I’ve run this code to compare run times for every method:

int measureTime(void Function() task, {bool simplePrint = false, bool showResult = true}) {
  final start = DateTime.now();
  task();
  final end = DateTime.now();
  final time = end.difference(start).inMicroseconds;
  if (showResult) {
    simplePrint ? print(time) : print('Task done at $time μs');
  }
  return time;
}

void main(List<String> args) {
  const word3 = 'h((e))llo(world)()h((e))llo(world)()h((e))llo(world)()h((e))llo(world)()(())))))))h((e))llo(world)()';
  const n = 10;

  for (var t = 0; t < n; t++) {
    var times = <int>[];
    for (var i = 0; i < n; i++) {
      times.add(measureTime(() => hasBalancedParentheses1(word3*(t+1), false), showResult: false));
    }
    print((times.reduce((a, b) => a + b) / n).toStringAsFixed(2));
    times.clear();
  }
}

Evidently I’ve changed hasBalancedParentheses1 in each run by the next method.
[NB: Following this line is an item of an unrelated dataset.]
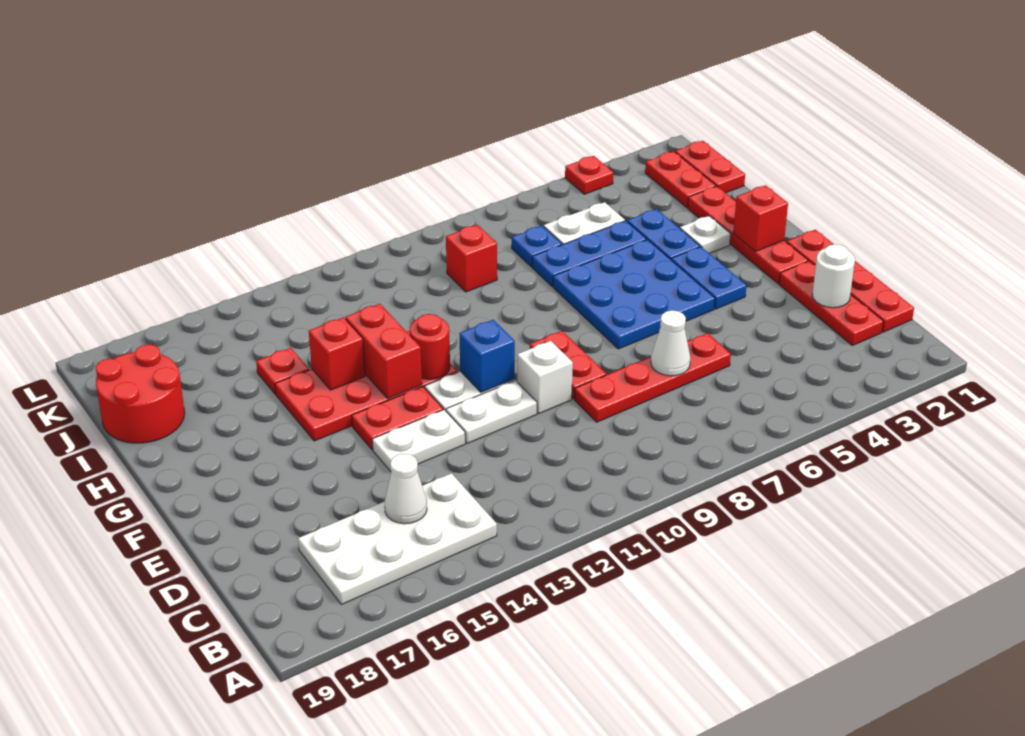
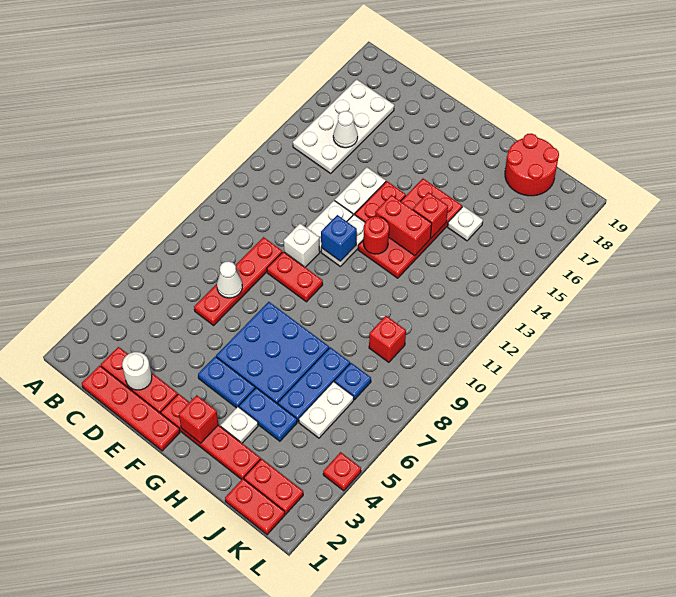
red 1x1 plate [256,348,309,394] -> white 1x1 plate [448,206,483,241]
I placed the average results in a table:

|      | M1    | M2    | M3    |
| ---- | ----- | ----- | ----- |
| 100  | 855.9 | 319.4 | 173.3 |
| 200  | 227.8 | 51.7  | 47.1  |
| 300  | 161.5 | 36.3  | 31.1  |
| 400  | 196.3 | 37.3  | 35.4  |
| 500  | 163.3 | 35.2  | 42.1  |
| 600  | 108.1 | 36.8  | 32    |
| 700  | 96.9  | 61.2  | 20.6  |
| 800  | 107.4 | 21.4  | 20.8  |
| 900  | 116.7 | 21.9  | 30.3  |
| 1000 | 127   | 31.1  | 20.2  |

It seems that using recursion is slightly more efficient.
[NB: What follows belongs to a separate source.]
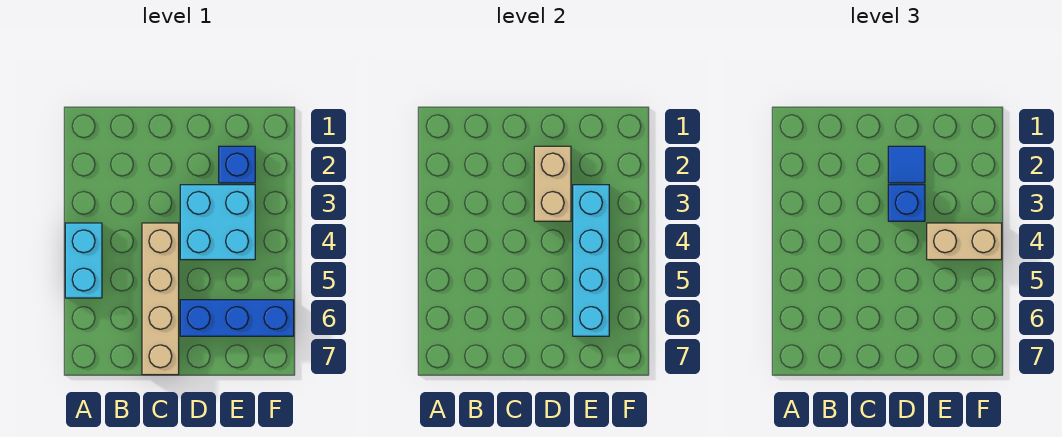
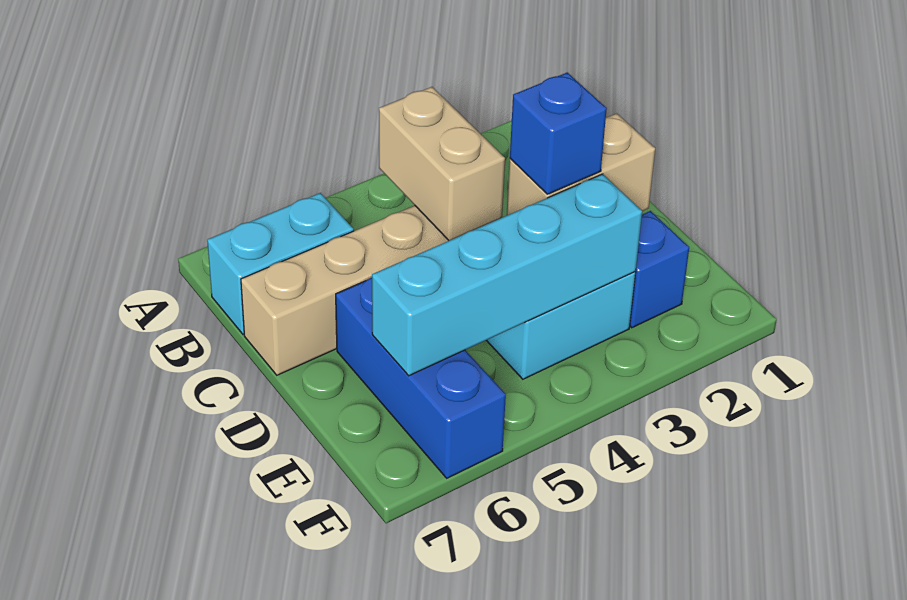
cyan 1x2 brick [65,223,102,298] -> cyan 1x2 brick moved to [207,193,354,334]
blue 1x1 tile [888,146,925,183] -> none
tan 1x2 brick [927,223,1002,260] -> tan 1x2 brick moved to [379,87,505,240]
This is great! I love seeing a data driven analysis like this. I’ll need to study this more closely in the future, especially the recursive version. Since recursion itself uses a stack internally, that makes me wonder if we could implement a recursive solution without our Stack.

TODO: Note to self: Consider linking to this in the solutions of the next edition.
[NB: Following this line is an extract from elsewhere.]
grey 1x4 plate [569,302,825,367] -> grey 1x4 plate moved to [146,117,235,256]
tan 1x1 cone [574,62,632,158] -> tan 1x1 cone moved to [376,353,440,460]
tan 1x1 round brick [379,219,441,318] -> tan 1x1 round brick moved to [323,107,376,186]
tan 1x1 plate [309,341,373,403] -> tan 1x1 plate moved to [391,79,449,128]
According your suggestion I’ve created a new recursive method:

void hasBalancedParentheses4(String text, [bool showResult = true, int idx = 0, int stack = 0]) {
  if (idx >= text.length) {
    if (showResult) print(stack == 0 && idx == text.length);
    return;
  }

  final char = text[idx];
  if (char == kPars.first) stack++;
  if (char == kPars.last) {
    stack > 0 ? stack-- : idx = text.length;
  }
  hasBalancedParentheses4(text, showResult, ++idx, stack);
}

After comparing run times, I don’t know what to think, see these two graphics:

runtimes

Where: M? = hasBalancedParentheses?

Why are averages run times different with the same data tested and same CPU?

I also don’t know why the run times are different. Here are a couple guesses:

  • Other running processes on the system are affecting the outcome.
  • The Dart VM gets “smarter” over time as it tries to optimize how it runs. Maybe it is choosing a different internal algorithm to run the code.